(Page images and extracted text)

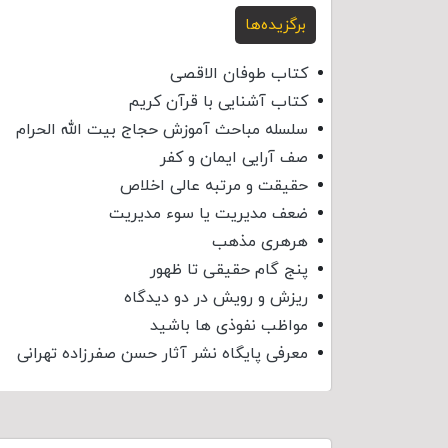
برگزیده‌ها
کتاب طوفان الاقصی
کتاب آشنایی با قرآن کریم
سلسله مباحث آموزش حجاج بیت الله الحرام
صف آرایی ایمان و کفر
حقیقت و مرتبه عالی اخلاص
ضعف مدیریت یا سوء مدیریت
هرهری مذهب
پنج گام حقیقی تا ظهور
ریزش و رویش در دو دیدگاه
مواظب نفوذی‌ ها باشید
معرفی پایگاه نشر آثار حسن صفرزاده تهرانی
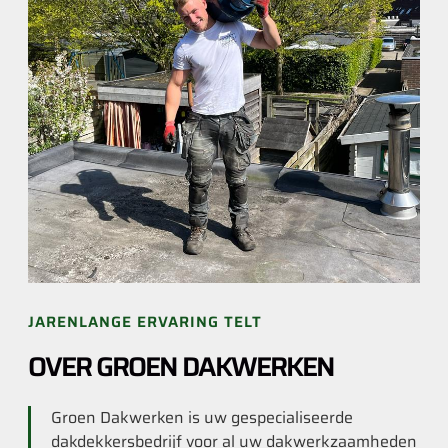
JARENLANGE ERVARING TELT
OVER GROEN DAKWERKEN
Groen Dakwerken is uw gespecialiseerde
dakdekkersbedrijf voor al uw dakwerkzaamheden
--
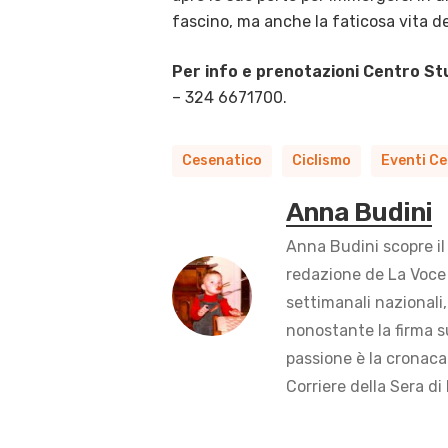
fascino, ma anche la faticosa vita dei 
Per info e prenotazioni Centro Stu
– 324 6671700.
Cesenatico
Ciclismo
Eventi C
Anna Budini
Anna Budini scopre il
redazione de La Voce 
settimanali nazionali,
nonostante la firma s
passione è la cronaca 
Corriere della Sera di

GOAL OF THE EXERCISE.
Quote the data above exactly from the line with "صف آرایی ایمان و کفر" to the line with "dakdekkersbedrijf voor al uw dakwerkzaamheden", both ends counted, and nothing else. Pictures don't go in.

RESPONSE TO THIS EXERCISE.
صف آرایی ایمان و کفر
حقیقت و مرتبه عالی اخلاص
ضعف مدیریت یا سوء مدیریت
هرهری مذهب
پنج گام حقیقی تا ظهور
ریزش و رویش در دو دیدگاه
مواظب نفوذی‌ ها باشید
معرفی پایگاه نشر آثار حسن صفرزاده تهرانی
JARENLANGE ERVARING TELT
OVER GROEN DAKWERKEN
Groen Dakwerken is uw gespecialiseerde
dakdekkersbedrijf voor al uw dakwerkzaamheden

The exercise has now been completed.